-------- Supplied data

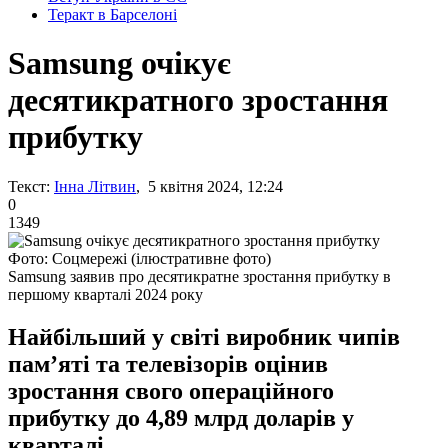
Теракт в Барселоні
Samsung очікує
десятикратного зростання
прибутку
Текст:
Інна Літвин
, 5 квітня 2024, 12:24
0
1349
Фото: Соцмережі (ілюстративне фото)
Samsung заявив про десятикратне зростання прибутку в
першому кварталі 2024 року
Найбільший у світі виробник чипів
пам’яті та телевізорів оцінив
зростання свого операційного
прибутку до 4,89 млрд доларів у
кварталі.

----------------

## Exercise objective
Reproduce the data verbatim from its beginning through the line containing "першому кварталі 2024 року", including both of those lines, and omit the pictures from your output.

## Response to the exercise
Теракт в Барселоні
Samsung очікує
десятикратного зростання
прибутку
Текст:
Інна Літвин
, 5 квітня 2024, 12:24
0
1349
Фото: Соцмережі (ілюстративне фото)
Samsung заявив про десятикратне зростання прибутку в
першому кварталі 2024 року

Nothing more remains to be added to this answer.